The facts of these related cases are particularly egregious and have generated three separate Commission actions. The defendants purchased more than hundreds of thousands of loan applications from the operators of payday loan websites and then sold the information to third parties who made millions of dollars of unauthorized charges. The Commission’s first action was filed in December 2013 and the FTC obtained a temporary restraining order an asset freeze against Ideal Financial Solution’s Inc. (“Ideal”). Ideal is the entity that made the unauthorized charges to consumers’ accounts. In December 2014, the FTC filed a complaint against Sitesearch Corporation, dba LeapLab, one of the entities that purchased the application information from the website and then sold it to Ideal. The complaint alleged that the selling of the sensitive information to Ideal was unfair. The most recent action against Sequoia One, LLC, Gen X Marketing Group, LLC and its principals includes identical allegations.
Three of the individual defendants in the Sequoia matter have settled and the remaining actions have not settled. The settlements prohibit defendants from assisting others engaged in selling, transferring, or otherwise disclosing the sensitive personal information and making misrepresentations relating to the likelihood that any person will obtain a loan. It also requires that the defendants provide sufficient customer information to enable the FTC to efficiently administer consumer redress, but then to destroy such customer information after being directed to do so by the FTC. The settlements included suspended judgments of $3.7 million and $7.1 million another, with two of the individuals paying $15,000.
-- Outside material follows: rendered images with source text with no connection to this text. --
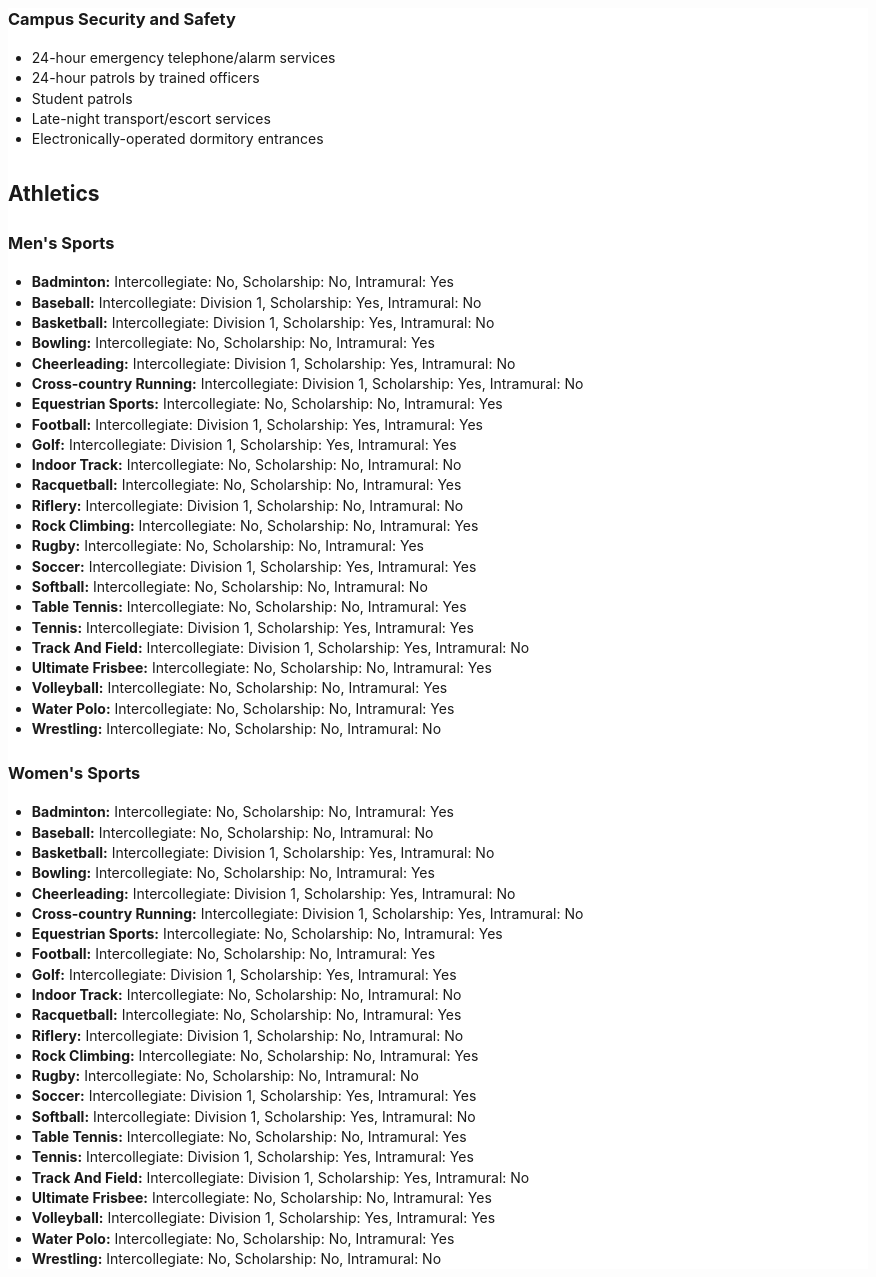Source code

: ### Campus Security and Safety

- 24-hour emergency telephone/alarm services
- 24-hour patrols by trained officers
- Student patrols
- Late-night transport/escort services
- Electronically-operated dormitory entrances

## Athletics

### Men's Sports

- **Badminton:** Intercollegiate: No, Scholarship: No, Intramural: Yes
- **Baseball:** Intercollegiate: Division 1, Scholarship: Yes, Intramural: No
- **Basketball:** Intercollegiate: Division 1, Scholarship: Yes, Intramural: No
- **Bowling:** Intercollegiate: No, Scholarship: No, Intramural: Yes
- **Cheerleading:** Intercollegiate: Division 1, Scholarship: Yes, Intramural: No
- **Cross-country Running:** Intercollegiate: Division 1, Scholarship: Yes, Intramural: No
- **Equestrian Sports:** Intercollegiate: No, Scholarship: No, Intramural: Yes
- **Football:** Intercollegiate: Division 1, Scholarship: Yes, Intramural: Yes
- **Golf:** Intercollegiate: Division 1, Scholarship: Yes, Intramural: Yes
- **Indoor Track:** Intercollegiate: No, Scholarship: No, Intramural: No
- **Racquetball:** Intercollegiate: No, Scholarship: No, Intramural: Yes
- **Riflery:** Intercollegiate: Division 1, Scholarship: No, Intramural: No
- **Rock Climbing:** Intercollegiate: No, Scholarship: No, Intramural: Yes
- **Rugby:** Intercollegiate: No, Scholarship: No, Intramural: Yes
- **Soccer:** Intercollegiate: Division 1, Scholarship: Yes, Intramural: Yes
- **Softball:** Intercollegiate: No, Scholarship: No, Intramural: No
- **Table Tennis:** Intercollegiate: No, Scholarship: No, Intramural: Yes
- **Tennis:** Intercollegiate: Division 1, Scholarship: Yes, Intramural: Yes
- **Track And Field:** Intercollegiate: Division 1, Scholarship: Yes, Intramural: No
- **Ultimate Frisbee:** Intercollegiate: No, Scholarship: No, Intramural: Yes
- **Volleyball:** Intercollegiate: No, Scholarship: No, Intramural: Yes
- **Water Polo:** Intercollegiate: No, Scholarship: No, Intramural: Yes
- **Wrestling:** Intercollegiate: No, Scholarship: No, Intramural: No

### Women's Sports

- **Badminton:** Intercollegiate: No, Scholarship: No, Intramural: Yes
- **Baseball:** Intercollegiate: No, Scholarship: No, Intramural: No
- **Basketball:** Intercollegiate: Division 1, Scholarship: Yes, Intramural: No
- **Bowling:** Intercollegiate: No, Scholarship: No, Intramural: Yes
- **Cheerleading:** Intercollegiate: Division 1, Scholarship: Yes, Intramural: No
- **Cross-country Running:** Intercollegiate: Division 1, Scholarship: Yes, Intramural: No
- **Equestrian Sports:** Intercollegiate: No, Scholarship: No, Intramural: Yes
- **Football:** Intercollegiate: No, Scholarship: No, Intramural: Yes
- **Golf:** Intercollegiate: Division 1, Scholarship: Yes, Intramural: Yes
- **Indoor Track:** Intercollegiate: No, Scholarship: No, Intramural: No
- **Racquetball:** Intercollegiate: No, Scholarship: No, Intramural: Yes
- **Riflery:** Intercollegiate: Division 1, Scholarship: No, Intramural: No
- **Rock Climbing:** Intercollegiate: No, Scholarship: No, Intramural: Yes
- **Rugby:** Intercollegiate: No, Scholarship: No, Intramural: No
- **Soccer:** Intercollegiate: Division 1, Scholarship: Yes, Intramural: Yes
- **Softball:** Intercollegiate: Division 1, Scholarship: Yes, Intramural: No
- **Table Tennis:** Intercollegiate: No, Scholarship: No, Intramural: Yes
- **Tennis:** Intercollegiate: Division 1, Scholarship: Yes, Intramural: Yes
- **Track And Field:** Intercollegiate: Division 1, Scholarship: Yes, Intramural: No
- **Ultimate Frisbee:** Intercollegiate: No, Scholarship: No, Intramural: Yes
- **Volleyball:** Intercollegiate: Division 1, Scholarship: Yes, Intramural: Yes
- **Water Polo:** Intercollegiate: No, Scholarship: No, Intramural: Yes
- **Wrestling:** Intercollegiate: No, Scholarship: No, Intramural: No
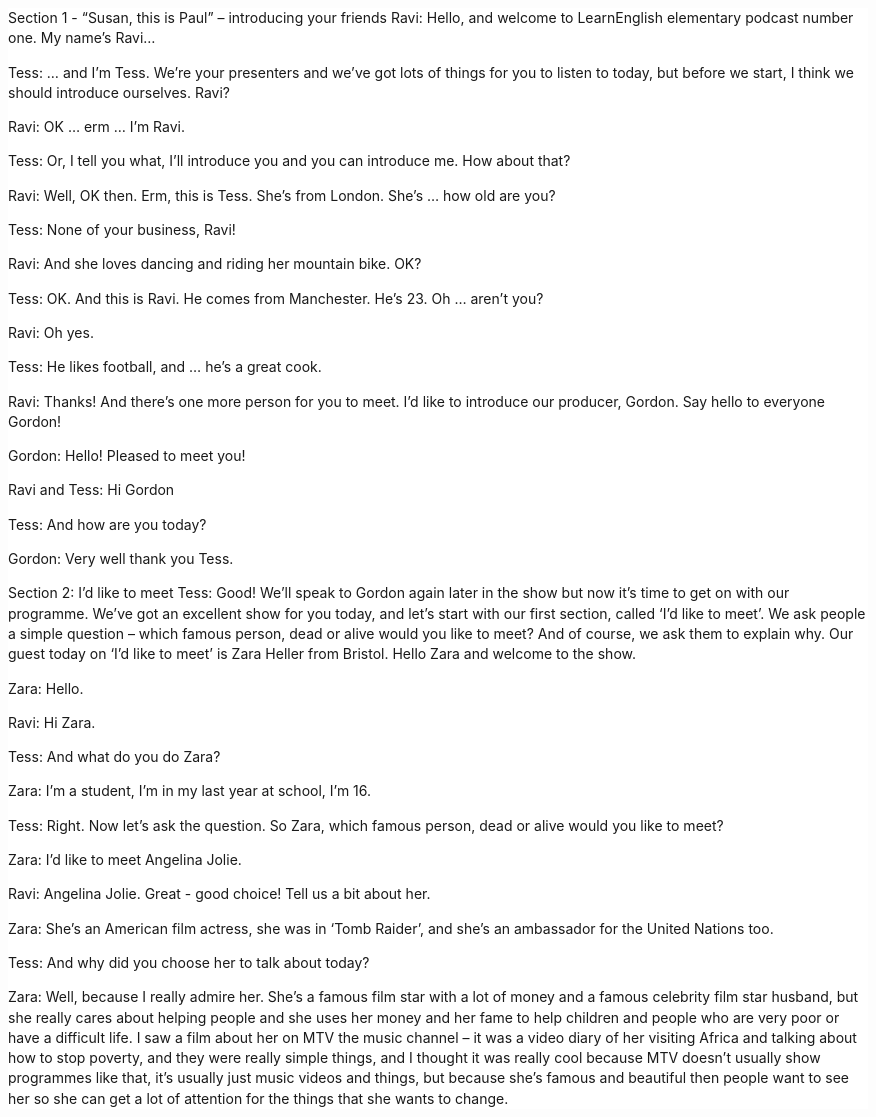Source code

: Section 1 - “Susan, this is Paul” – introducing your friends
Ravi: Hello, and welcome to LearnEnglish elementary podcast number one. My name’s Ravi…

Tess: … and I’m Tess. We’re your presenters and we’ve got lots of things for you to listen to today, but before we start, I think we should introduce ourselves. Ravi?

Ravi: OK … erm … I’m Ravi.

Tess: Or, I tell you what, I’ll introduce you and you can introduce me. How about that?

Ravi: Well, OK then. Erm, this is Tess. She’s from London. She’s … how old are you?

Tess: None of your business, Ravi!

Ravi: And she loves dancing and riding her mountain bike. OK?

Tess: OK. And this is Ravi. He comes from Manchester. He’s 23. Oh … aren’t you?

Ravi: Oh yes.

Tess: He likes football, and … he’s a great cook.

Ravi: Thanks! And there’s one more person for you to meet. I’d like to introduce our producer, Gordon. Say hello to everyone Gordon!

Gordon: Hello! Pleased to meet you!

Ravi and Tess: Hi Gordon

Tess: And how are you today?

Gordon: Very well thank you Tess.

Section 2: I’d like to meet
Tess: Good! We’ll speak to Gordon again later in the show but now it’s time to get on with our programme. We’ve got an excellent show for you today, and let’s start with our first section, called ‘I’d like to meet’. We ask people a simple question – which famous person, dead or alive would you like to meet? And of course, we ask them to explain why. Our guest today on ‘I’d like to meet’ is Zara Heller from Bristol. Hello Zara and welcome to the show.

Zara: Hello.

Ravi: Hi Zara.

Tess: And what do you do Zara?

Zara: I’m a student, I’m in my last year at school, I’m 16.

Tess: Right. Now let’s ask the question. So Zara, which famous person, dead or alive would you like to meet?

Zara: I’d like to meet Angelina Jolie.

Ravi: Angelina Jolie. Great - good choice! Tell us a bit about her.

Zara: She’s an American film actress, she was in ‘Tomb Raider’, and she’s an ambassador for the United Nations too.

Tess: And why did you choose her to talk about today?

Zara: Well, because I really admire her. She’s a famous film star with a lot of money and a famous celebrity film star husband, but she really cares about helping people and she uses her money and her fame to help children and people who are very poor or have a difficult life. I saw a film about her on MTV the music channel – it was a video diary of her visiting Africa and talking about how to stop poverty, and they were really simple things, and I thought it was really cool because MTV doesn’t usually show programmes like that, it’s usually just music videos and things, but because she’s famous and beautiful then people want to see her so she can get a lot of attention for the things that she wants to change.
Whether the Commission will continue to bring similar actions outside of the payday lending space is not known, but data brokers and those who sell consumer information should exercise due diligence to learn how the data will be used and, if appropriate, contractually prohibit certain uses or onward transfers. Moreover, data brokers that purchase information should likewise exercise due diligence to learn where the data comes from and the circumstances under which it was provided by the consumer. When dealing with sensitive information, a data broker should consider whether the consumer had the opportunity to opt out of having the information shared with third parties.